Home is wherever you feel most like yourself I think. I'm glad you feel at home In the land in which you live!

caroldiane said...

I love that you bring all of who you are to whatever piece of the world you are in - no wonder you have friends arriving from all over the globe! I consider myself privileged that I get to be part of your life and get to laugh with you when I read your blog and giggle inappropriately later in the day when I think of something you wrote (silent green bathrobe... see, it works!!!)

Ph.D. Mommy said...

4.410.000.000 hits on home according to (my) Google

Ellie said...

We're all a little hung up on this notion of home, huh?

Tina said...

Hi, I was afloat in the world once and now feel like I'm harboured safely at home. My travel makes for good stories but I'm glad to be back. I'm Irish though and the Irish are melancholy for home when they're away. Are you having trouble finishing a novel? I have had that trouble for years and finally broke the block this summer. Not sure how, maybe upcoming notable birthday!

Kaotic said...

And while the rest of the world pen sensible answers to the crux of this post, I just wanted to say that I loved the title of the distracting aside..."The Silence of the Green Bathrobe and Other Adventures"...I'd read that...like anytime...but I need an end!:-)
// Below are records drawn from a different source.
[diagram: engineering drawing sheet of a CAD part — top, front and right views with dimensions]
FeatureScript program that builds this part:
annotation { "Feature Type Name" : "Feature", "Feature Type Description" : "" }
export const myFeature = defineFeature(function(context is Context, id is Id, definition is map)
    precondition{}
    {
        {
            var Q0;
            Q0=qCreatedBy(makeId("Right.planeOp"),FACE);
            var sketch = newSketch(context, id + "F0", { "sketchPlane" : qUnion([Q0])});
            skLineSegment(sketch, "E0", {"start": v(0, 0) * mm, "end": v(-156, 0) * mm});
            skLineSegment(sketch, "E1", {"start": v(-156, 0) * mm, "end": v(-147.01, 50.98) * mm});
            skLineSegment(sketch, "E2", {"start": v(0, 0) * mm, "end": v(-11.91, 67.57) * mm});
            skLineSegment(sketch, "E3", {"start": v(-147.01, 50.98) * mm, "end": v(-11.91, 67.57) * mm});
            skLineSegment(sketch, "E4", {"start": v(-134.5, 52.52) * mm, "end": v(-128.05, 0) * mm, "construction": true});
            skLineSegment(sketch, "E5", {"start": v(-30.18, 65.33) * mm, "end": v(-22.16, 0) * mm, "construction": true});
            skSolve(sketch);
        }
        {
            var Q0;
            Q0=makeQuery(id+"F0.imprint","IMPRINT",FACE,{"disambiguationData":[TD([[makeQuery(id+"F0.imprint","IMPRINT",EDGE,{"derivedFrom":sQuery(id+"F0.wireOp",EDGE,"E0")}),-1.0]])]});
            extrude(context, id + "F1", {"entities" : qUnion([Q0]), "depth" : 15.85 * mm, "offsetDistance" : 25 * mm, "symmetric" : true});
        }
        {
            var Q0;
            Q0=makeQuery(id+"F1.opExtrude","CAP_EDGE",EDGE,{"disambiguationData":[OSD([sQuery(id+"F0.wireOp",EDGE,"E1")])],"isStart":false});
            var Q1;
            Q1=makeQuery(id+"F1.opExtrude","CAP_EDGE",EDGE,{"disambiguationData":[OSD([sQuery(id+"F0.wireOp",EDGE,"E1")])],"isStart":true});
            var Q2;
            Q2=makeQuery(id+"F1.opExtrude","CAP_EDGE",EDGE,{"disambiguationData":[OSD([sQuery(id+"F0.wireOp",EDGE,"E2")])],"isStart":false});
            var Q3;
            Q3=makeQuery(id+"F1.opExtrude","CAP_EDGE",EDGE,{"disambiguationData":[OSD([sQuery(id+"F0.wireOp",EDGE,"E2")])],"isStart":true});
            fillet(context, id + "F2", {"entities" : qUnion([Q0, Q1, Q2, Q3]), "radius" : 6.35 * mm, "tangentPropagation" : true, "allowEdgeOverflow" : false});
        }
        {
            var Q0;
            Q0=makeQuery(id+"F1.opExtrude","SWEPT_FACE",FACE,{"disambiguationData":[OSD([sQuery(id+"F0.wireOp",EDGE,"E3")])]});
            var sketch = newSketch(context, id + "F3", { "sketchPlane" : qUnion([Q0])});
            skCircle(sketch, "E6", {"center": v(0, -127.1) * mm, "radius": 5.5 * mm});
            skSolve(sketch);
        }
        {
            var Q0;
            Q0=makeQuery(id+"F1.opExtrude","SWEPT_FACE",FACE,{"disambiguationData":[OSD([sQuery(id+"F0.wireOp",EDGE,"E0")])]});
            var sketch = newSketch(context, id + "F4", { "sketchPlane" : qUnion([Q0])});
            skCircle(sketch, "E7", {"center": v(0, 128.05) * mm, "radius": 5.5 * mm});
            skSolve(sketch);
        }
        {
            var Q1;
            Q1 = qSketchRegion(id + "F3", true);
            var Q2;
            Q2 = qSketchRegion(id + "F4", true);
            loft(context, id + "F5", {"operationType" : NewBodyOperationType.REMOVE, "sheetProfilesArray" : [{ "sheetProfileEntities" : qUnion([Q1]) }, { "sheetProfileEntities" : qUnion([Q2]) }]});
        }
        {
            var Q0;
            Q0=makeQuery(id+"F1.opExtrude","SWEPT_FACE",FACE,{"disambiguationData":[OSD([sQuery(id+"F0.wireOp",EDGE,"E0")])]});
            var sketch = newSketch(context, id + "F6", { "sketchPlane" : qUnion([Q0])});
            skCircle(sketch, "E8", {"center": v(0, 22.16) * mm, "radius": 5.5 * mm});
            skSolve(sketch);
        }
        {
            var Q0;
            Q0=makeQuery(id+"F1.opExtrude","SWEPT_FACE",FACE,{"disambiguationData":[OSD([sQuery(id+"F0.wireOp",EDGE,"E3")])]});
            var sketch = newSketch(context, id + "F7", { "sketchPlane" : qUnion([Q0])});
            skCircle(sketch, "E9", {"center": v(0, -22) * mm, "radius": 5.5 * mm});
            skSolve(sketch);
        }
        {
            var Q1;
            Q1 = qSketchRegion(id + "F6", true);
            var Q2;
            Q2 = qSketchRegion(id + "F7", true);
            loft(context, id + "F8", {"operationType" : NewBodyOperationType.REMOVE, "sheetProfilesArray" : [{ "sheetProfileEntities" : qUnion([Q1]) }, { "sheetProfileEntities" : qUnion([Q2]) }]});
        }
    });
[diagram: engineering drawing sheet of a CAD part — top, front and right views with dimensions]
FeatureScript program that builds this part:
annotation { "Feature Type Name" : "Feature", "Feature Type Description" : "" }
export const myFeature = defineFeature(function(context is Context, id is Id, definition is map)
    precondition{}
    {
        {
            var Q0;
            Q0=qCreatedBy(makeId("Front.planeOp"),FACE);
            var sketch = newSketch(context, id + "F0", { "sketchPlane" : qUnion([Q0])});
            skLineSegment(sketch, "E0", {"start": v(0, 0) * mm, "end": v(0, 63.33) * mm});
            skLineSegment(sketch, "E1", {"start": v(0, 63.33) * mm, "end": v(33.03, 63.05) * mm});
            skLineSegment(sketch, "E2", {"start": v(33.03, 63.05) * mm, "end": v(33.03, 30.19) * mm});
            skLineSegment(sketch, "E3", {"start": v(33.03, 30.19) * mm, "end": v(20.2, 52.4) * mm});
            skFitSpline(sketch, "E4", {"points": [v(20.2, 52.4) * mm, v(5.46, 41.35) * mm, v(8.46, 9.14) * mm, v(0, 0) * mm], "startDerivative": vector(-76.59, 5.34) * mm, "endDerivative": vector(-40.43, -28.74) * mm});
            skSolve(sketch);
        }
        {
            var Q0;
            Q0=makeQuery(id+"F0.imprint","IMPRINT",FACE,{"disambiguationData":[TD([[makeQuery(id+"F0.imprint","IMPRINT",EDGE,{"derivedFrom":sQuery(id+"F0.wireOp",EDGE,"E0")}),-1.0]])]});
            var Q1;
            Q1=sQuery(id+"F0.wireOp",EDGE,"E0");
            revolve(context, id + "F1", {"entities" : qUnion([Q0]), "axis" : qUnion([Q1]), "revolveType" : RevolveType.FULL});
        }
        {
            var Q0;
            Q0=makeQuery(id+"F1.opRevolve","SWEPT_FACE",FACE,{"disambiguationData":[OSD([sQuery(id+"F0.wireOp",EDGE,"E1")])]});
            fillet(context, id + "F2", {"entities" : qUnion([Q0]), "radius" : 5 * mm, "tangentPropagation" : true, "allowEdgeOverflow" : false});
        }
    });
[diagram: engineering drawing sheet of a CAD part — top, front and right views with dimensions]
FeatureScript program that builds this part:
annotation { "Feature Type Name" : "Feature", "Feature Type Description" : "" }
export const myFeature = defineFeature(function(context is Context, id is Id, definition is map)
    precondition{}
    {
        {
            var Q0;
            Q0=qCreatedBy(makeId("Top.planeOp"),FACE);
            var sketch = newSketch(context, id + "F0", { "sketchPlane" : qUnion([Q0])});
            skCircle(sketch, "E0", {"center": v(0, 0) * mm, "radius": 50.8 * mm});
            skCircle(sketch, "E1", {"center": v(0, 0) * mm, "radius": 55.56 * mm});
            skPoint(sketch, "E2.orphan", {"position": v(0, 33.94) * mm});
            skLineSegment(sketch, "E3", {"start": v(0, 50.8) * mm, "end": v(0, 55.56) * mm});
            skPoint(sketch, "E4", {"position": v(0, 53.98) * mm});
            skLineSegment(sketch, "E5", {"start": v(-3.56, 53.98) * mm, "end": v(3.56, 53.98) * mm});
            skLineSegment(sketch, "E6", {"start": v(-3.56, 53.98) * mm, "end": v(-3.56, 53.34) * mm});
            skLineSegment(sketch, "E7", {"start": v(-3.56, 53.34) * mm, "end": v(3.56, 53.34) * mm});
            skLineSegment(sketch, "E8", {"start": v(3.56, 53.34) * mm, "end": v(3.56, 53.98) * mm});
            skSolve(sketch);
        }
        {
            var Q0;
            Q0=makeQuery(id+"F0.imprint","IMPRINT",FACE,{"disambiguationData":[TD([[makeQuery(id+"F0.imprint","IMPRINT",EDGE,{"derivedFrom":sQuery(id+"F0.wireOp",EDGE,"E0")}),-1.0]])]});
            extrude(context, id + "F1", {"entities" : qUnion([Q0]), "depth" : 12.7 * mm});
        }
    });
It brought back memories of the time a friend asked me to tell her a story....I was sleepy, saw an open window, and so began "The Mystery of the Hanging Windows"....s story with a beginning, middle, and nooooo end...I fell asleep...and the next morning, my brain just wasn't in the mood!

Zara from Paris said...

Yup, home and home country... tricky. Can you have your home in a country that's not your home country? Meaning in the worst / best case you have home trips both ways when travelling. If you have a home and a home country that is.

And about "no bottles needed", thanks for the tip, remains to be seen if taken into consideration.